TASK REQUIREMENTS ::
1. Copy the text on alcohol-related deaths from "In the new study" up to and including "countries as well.", switching "alcohol use disorder" to "alcohol-associated liver disease".
2. In the text on alcohol-related deaths, which age group had a steep upward trend in deaths?

In the new study by Cedars-Sinai investigators, the researchers analysed de-identified mortality data for seven years-2012-2019-from Centers for Disease Control and Prevention database that registers more than 99 per cent of all deaths in the U.S. They then used predictive modeling to determine 2020 and 2021 projected mortality rates based on previous years’ trends, and compared those with the rates that were actually observed,
Lead Author of the study Yee Hui Yeo said that they found an increase in deaths due to alcohol use disorder. The study also revealed that deaths among adults 25 to 44 years had a steep upward trend, Though the study was held with US data, the research pertains to other countries as well.
“During the first few months of the pandemic, my colleagues and I saw increased numbers of patients being treated for acute alcohol use-related conditions in the intensive care unit and through out the medical center,” said Yee Hui Yeo. “We also became aware of reports from single centers of elevated alcohol use-related complications. That prompted us to think, maybe this is a significant public health crisis.”

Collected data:
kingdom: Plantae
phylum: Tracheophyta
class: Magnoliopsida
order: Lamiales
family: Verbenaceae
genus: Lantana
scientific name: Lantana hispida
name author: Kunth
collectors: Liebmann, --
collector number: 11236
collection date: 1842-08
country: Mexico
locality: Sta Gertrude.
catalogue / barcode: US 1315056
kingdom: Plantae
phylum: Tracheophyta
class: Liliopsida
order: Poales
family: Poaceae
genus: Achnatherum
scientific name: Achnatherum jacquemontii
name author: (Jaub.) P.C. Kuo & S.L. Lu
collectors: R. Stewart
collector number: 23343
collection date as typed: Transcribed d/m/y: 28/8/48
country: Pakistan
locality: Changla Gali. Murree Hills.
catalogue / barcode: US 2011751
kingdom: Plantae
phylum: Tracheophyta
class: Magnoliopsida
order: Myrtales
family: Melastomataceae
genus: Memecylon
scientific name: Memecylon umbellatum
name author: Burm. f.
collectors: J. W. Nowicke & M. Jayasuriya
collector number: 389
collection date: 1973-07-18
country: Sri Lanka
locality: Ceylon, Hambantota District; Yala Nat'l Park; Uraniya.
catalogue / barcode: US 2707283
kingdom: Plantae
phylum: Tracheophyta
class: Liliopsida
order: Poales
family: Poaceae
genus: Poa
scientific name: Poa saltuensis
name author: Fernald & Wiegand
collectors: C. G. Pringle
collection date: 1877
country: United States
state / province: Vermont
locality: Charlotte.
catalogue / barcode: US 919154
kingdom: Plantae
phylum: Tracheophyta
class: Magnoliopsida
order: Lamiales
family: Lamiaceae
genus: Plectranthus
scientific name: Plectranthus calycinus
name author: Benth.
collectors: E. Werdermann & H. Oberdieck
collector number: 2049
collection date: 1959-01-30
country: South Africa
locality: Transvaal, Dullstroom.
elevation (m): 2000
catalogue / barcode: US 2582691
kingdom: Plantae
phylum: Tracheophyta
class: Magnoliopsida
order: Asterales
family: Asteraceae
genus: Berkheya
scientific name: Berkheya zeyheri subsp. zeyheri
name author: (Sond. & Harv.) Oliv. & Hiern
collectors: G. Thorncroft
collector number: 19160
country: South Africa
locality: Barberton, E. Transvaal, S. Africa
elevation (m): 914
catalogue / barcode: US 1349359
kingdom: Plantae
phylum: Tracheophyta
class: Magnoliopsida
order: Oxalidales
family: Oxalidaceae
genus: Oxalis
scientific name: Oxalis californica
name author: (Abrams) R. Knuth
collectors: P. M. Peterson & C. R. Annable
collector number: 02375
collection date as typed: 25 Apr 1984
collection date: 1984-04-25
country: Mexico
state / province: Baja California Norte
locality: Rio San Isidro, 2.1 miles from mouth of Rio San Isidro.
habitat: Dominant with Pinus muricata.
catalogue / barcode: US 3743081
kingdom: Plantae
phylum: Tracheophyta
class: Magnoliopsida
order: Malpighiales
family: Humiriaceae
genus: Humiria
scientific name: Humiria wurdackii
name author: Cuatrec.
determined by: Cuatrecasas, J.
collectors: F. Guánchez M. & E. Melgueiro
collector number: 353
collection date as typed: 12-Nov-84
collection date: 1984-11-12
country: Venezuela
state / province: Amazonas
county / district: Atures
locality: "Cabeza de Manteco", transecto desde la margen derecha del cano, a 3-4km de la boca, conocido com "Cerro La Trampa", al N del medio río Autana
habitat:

SOLUTIONS BELOW ::
1.
In the new study by Cedars-Sinai investigators, the researchers analysed de-identified mortality data for seven years-2012-2019-from Centers for Disease Control and Prevention database that registers more than 99 per cent of all deaths in the U.S. They then used predictive modeling to determine 2020 and 2021 projected mortality rates based on previous years’ trends, and compared those with the rates that were actually observed,
Lead Author of the study Yee Hui Yeo said that they found an increase in deaths due to alcohol-associated liver disease. The study also revealed that deaths among adults 25 to 44 years had a steep upward trend, Though the study was held with US data, the research pertains to other countries as well.

2. Adults 25 to 44 years old.